People hated Obamacare for its highhandedness, incompetence and cost. At the same time, its crafters took great care to create new beneficiaries and new expectations. Which makes repeal very complicated.
The Congressional Budget Office projects that, under Paul Ryan’s Obamacare replacement bill, 24 million will lose insurance within 10 years, 14 million after the first year.
Granted, the number is highly suspect. CBO projects 18 million covered by the Obamacare exchanges in 2018. But the number today is about 10 million. That means the CBO estimate of those losing coverage is already about 8 million too high.
Nonetheless, there will be losers. And their stories will be plastered wall to wall across the media as sure as night follows day.
That scares GOP moderates. And yet the main resistance to Ryan comes from conservative members complaining that the bill is not ideologically pure enough. They mock it as Obamacare Lite.
For example, Ryan wants to ease the pain by phasing out Medicaid expansion through 2020. The conservative Republican Study Committee wants it done next year. This is crazy. For the sake of two year’s savings, why would you risk a political crash landing?
Moreover, the idea that you can eradicate Obamacare root and branch is fanciful. For all its catastrophic flaws, Obamacare changed expectations. Does any Republican propose returning to a time when you can be denied health insurance because of a pre-existing condition?
It’s not just Donald Trump who ran on retaining this new, yes, entitlement. Everyone did. But it’s very problematic. If people know that they can sign up for insurance after they get sick, the very idea of insurance is undermined. People won’t sign up when healthy and the insurance companies will go broke.
So what do you do? Obamacare imposed a monetary fine if you didn’t sign up, for which the Ryan bill substitutes another mechanism, less heavy-handed but still government-mandated.
The purists who insist upon entirely escaping the heavy hand of government are dreaming. The best you can hope for is to make it less intrusive and more rational, as in the Ryan plan’s block-granting Medicaid.

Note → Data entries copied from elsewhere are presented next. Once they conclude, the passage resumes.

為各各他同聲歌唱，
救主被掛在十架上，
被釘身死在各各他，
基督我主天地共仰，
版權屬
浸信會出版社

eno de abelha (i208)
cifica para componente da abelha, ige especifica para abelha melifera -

Or instituting a more realistic age-rating system. Sixty-year-olds use six times as much health care as 20-year-olds, yet Obamacare decreed, entirely arbitrarily, that the former could be charged insurance premiums no more than three times that of the latter. The GOP bill changes the ratio from 3-to-1 to 5-to-1.
Premiums better reflecting risk constitute a major restoration of rationality. (It’s how life insurance works.) Under Obamacare, the young were unwilling to be swindled and refused to sign up. Without their support, the whole system is thus headed into a death spiral of looming insolvency.

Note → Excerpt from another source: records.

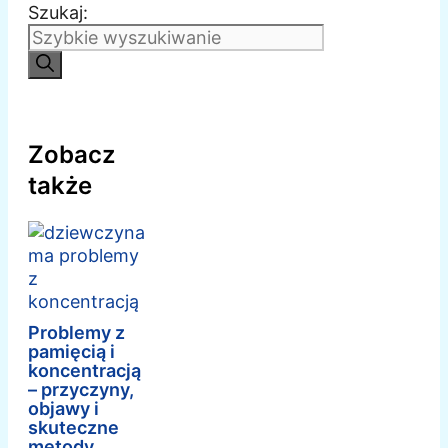
Szukaj:
Zobacz
także
Problemy z
pamięcią i
koncentracją
– przyczyny,
objawy i
skuteczne
metody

Rationality, however, has a price. The CBO has already predicted a massive increase in premiums for 60-year-olds. That’s the headline.

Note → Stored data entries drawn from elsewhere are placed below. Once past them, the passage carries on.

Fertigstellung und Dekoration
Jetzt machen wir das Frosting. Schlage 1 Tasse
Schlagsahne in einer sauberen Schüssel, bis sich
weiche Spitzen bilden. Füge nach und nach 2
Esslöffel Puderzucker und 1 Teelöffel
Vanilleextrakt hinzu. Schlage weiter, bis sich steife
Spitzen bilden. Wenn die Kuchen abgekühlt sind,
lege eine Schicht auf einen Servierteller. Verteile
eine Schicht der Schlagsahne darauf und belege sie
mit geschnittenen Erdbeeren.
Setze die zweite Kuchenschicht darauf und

There is no free lunch. GOP hard-liners must accept that Americans have become accustomed to some new health care benefits, just as moderates have to brace themselves for stories about the inevitable losers in any reform. That’s the political price for fulfilling the seven-year promise of repealing and replacing Obamacare.
Unless, of course, you go the full Machiavelli and throw it all back on the Democrats. How? Republicans could forget about meeting the arcane requirements of “reconciliation” legislation (which requires only 51 votes in the Senate) and send the Senate a replacement bill loaded up with everything conservative — including, tort reform and insurance competition across state lines. That would require 60 Senate votes. Let the Democrats filibuster it to death — and take the blame when repeal-and-replace fails, Obamacare carries on and then collapses under its own weight.
Upside: You reap the backlash. Downside: You have to live with your conscience.